Stigma proves a common theme when it comes to all of the social factors that contribute to rising HIV rates. Queer folks are sometimes reluctant to enter a QTBIPOC, HIV service-providing organization like GALAEI because they’re afraid to be associated with an LGBTQ-centric space, said Jorian Rivera-Veintidos, prevention manager at GALAEI. 

“We like to go with the narrative that it doesn’t really matter what space you’re going into, what’s important is that you’re worried about the safety of your health, you’re worried about your status, you’re worried about the fact that you had unprotected sex with somebody.”

In other cases, some Black and Brown men struggle to even admit their feelings for another man, de Marco said. 

“People who are not able to be out with their sexuality — they live in certain neighborhoods [where] you’re not able to stick a rainbow flag outside your door, so you’re reduced to clandestine lives. For a lot of people living under systemic racism and white supremacy, I think that has an awful lot to do with it for queer men of color.”
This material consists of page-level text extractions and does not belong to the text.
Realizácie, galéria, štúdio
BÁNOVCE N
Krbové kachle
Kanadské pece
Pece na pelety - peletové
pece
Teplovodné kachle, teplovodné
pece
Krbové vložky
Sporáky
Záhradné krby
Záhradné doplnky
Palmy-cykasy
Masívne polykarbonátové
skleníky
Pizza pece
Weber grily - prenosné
While the public messaging around HIV has evolved in recent years to include QTBIPOC to some extent, there is still room for improvement. 

“I don’t feel like it’s being discussed as much as it should,” said Nelson Torres-Gomez, prevention specialist at GALAEI. “I think that has to do in part with the stigma behind it. Or the mindset of, ‘it’s not happening to me so it doesn’t matter.’ I think we’re doing good; we have a lot of people that are reaching out. But I think we can do a lot better.” 
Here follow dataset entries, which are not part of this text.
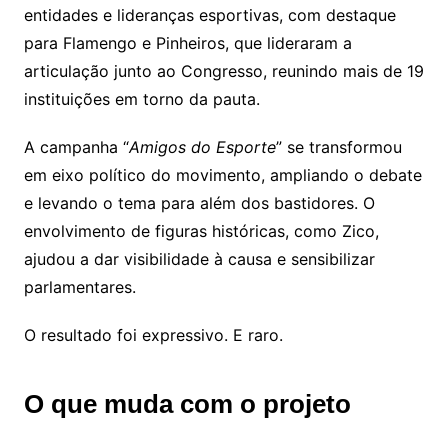
entidades e lideranças esportivas, com destaque
para Flamengo e Pinheiros, que lideraram a
articulação junto ao Congresso, reunindo mais de 19
instituições em torno da pauta.
A campanha “
Amigos do Esporte
” se transformou
em eixo político do movimento, ampliando o debate
e levando o tema para além dos bastidores. O
envolvimento de figuras históricas, como Zico,
ajudou a dar visibilidade à causa e sensibilizar
parlamentares.
O resultado foi expressivo. E raro.
O que muda com o projeto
De Marco founded the organization Black and Latinx Community Control of Health out of ACT UP Philly, a group for QTBIPOC who are most affected by HIV. “We have honest, up-front dialogue with each other,” de Marco said. Ortiz and Rivera-Veintidos are also part of the group. 

“The community is coming together and taking back what they feel like is theirs,” Rivera-Veintidos said. “Not so much relying on false information or [nihilistic] ways of healing, when we can honestly take those trials and tribulations ourselves and form it into a narrative of — this is what we need, this is what we want, this is how we have to get it.” 

Members of Black and Latinx Community Control of Health have been meeting with Philadelphia Department of Public Health employees and making suggestions, including directing funding to smaller, Black and Brown-led HIV service organizations. “I think [Health Department] is actually hearing us,” de Marco said. “When this EHE money became available I said, ‘wait a minute, this money should not go to these large organizations again, it has to come to communities that are serving us. I think they’re realizing that what’s been going on in the past in Philadelphia has not been working.” 

In order to bust some of the barriers to treatment and prevention for QTBIPOC, Ortiz said that people working in HIV service organizations have to understand and support the entire, intersectional identities of those people. 

“You cannot just [hire] queer people because they’re queer, but you’re missing the racial component of it,” Ortiz said. “You may put a queer person of color in there, but now you’re missing possibly the educational component — that person may have access to education and can’t communicate with folks that don’t have academic credentials, or understand the struggles of a Black or Brown queer person that’s in poverty. In order to make that change you have to be clear and intentional of who you’re putting in these positions.”